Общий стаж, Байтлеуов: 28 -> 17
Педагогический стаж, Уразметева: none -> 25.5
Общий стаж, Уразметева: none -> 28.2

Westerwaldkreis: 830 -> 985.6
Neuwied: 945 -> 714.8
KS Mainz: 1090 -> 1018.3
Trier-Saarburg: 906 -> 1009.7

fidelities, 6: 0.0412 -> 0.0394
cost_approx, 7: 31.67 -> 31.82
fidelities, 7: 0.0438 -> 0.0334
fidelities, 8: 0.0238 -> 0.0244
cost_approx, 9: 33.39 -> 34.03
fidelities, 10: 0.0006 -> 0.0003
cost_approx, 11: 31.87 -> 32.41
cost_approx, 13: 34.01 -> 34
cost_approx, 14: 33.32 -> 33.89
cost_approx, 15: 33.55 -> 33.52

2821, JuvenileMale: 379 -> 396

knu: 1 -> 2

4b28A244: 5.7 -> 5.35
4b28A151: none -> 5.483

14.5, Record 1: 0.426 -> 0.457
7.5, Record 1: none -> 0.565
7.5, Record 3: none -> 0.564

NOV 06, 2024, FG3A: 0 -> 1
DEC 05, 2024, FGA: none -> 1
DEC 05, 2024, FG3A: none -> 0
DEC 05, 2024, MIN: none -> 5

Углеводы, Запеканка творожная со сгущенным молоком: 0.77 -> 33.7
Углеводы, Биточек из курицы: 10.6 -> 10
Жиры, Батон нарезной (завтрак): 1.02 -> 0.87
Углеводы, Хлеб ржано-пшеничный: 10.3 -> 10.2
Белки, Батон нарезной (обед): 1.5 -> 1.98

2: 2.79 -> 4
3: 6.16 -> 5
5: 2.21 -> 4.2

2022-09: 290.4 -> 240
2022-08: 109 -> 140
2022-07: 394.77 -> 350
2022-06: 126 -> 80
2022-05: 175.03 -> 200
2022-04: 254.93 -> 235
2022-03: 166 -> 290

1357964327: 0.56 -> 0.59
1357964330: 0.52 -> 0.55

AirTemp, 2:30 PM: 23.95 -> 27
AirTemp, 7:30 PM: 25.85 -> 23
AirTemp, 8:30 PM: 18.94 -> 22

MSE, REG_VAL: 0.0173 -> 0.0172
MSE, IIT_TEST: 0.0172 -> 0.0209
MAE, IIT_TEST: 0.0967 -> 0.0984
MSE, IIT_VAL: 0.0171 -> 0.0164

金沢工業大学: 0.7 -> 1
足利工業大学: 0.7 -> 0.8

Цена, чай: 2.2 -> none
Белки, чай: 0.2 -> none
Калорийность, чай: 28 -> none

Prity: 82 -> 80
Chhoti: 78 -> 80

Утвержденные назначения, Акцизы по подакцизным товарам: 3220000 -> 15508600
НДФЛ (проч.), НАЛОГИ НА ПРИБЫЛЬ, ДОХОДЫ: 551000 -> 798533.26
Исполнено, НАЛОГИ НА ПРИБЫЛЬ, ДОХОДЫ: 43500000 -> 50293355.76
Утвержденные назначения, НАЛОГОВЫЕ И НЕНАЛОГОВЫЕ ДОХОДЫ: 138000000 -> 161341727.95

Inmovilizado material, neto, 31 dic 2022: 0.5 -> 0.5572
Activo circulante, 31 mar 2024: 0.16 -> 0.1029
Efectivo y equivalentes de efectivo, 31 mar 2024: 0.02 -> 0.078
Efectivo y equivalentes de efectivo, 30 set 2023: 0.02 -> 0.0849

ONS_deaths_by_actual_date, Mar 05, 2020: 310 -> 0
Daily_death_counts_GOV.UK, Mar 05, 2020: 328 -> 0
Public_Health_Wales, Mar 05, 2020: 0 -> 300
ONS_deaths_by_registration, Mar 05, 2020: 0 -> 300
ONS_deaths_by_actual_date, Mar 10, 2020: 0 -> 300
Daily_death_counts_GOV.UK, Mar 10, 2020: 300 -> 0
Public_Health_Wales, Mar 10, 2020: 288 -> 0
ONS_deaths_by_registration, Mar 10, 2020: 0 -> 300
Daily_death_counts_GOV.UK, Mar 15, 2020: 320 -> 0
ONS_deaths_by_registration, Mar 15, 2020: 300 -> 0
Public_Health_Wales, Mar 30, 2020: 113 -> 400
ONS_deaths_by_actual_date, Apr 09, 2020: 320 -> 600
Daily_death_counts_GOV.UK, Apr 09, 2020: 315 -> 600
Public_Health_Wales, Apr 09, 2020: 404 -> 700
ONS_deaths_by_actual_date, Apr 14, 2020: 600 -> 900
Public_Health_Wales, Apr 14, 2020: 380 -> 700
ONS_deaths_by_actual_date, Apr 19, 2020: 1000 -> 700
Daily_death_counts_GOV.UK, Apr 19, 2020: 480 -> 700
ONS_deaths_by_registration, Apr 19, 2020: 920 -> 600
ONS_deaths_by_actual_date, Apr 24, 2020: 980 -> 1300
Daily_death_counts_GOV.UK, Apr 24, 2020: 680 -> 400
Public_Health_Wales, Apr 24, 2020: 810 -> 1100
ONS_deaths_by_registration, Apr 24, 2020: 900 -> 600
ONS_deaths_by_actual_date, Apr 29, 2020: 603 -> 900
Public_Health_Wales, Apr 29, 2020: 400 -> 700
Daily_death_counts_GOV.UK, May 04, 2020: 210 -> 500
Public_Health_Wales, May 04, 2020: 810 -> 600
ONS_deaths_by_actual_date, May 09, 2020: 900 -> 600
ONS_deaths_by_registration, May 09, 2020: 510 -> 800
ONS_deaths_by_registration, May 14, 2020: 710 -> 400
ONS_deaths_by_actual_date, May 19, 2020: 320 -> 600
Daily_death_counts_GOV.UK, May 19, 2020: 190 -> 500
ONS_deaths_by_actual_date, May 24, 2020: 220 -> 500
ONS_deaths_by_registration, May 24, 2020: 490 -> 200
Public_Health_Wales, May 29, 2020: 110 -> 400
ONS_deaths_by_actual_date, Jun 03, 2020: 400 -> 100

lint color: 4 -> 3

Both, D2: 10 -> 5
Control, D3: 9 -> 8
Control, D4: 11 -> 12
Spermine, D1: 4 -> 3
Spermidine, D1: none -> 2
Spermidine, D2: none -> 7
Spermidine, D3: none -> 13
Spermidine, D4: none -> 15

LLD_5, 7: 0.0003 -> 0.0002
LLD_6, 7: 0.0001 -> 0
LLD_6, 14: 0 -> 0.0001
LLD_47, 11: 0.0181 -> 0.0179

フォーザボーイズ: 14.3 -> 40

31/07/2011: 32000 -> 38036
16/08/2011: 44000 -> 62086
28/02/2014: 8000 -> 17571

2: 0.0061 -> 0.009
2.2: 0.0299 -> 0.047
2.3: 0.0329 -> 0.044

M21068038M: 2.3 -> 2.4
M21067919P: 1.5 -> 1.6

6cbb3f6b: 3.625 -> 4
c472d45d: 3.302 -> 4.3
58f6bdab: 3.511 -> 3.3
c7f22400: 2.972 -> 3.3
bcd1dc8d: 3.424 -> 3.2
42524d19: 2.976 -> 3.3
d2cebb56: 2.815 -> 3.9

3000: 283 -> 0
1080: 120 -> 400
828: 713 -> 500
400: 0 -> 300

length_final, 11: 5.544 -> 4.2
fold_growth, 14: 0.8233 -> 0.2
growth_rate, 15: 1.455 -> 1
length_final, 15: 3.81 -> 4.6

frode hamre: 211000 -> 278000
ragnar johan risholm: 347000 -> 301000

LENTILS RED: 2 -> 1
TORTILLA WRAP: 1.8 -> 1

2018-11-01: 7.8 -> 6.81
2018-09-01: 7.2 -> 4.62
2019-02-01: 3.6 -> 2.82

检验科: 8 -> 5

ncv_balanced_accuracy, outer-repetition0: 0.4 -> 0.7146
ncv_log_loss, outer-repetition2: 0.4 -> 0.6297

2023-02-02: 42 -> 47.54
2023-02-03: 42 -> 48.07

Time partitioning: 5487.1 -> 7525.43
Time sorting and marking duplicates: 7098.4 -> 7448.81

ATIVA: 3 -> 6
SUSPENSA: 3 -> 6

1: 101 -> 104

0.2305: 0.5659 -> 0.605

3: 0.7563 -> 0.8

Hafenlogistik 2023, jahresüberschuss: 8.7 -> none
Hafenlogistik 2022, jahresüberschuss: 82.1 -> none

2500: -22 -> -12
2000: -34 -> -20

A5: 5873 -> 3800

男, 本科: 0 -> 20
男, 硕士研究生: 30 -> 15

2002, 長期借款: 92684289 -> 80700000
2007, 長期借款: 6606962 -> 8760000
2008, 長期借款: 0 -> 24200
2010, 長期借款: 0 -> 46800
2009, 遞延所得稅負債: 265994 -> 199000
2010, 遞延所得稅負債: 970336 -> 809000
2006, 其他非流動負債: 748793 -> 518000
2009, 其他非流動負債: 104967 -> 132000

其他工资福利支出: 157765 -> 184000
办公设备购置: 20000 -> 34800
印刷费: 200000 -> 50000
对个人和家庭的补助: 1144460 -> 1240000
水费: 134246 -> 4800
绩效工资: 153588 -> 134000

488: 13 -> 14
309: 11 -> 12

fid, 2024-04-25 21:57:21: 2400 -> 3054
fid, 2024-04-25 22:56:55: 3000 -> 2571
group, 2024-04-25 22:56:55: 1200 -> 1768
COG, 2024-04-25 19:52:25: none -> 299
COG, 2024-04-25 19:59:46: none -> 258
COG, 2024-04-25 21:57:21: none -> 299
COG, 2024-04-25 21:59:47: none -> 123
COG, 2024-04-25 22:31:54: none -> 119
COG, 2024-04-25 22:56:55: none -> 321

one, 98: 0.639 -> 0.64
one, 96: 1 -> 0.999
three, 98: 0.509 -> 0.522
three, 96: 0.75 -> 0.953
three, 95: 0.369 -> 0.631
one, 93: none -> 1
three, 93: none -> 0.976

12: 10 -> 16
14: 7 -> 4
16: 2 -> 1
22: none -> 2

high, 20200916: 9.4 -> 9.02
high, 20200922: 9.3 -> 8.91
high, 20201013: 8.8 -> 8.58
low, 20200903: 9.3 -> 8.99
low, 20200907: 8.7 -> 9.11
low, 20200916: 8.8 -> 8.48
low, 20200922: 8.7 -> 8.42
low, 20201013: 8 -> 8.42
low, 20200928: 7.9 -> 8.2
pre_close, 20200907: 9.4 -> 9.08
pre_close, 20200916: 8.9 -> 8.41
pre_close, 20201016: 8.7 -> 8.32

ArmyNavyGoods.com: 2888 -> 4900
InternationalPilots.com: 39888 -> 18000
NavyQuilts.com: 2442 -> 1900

#### Task to carry out
Count the lines of the material above that contain the word "Белки", then give only that count.

#### Worked solution
2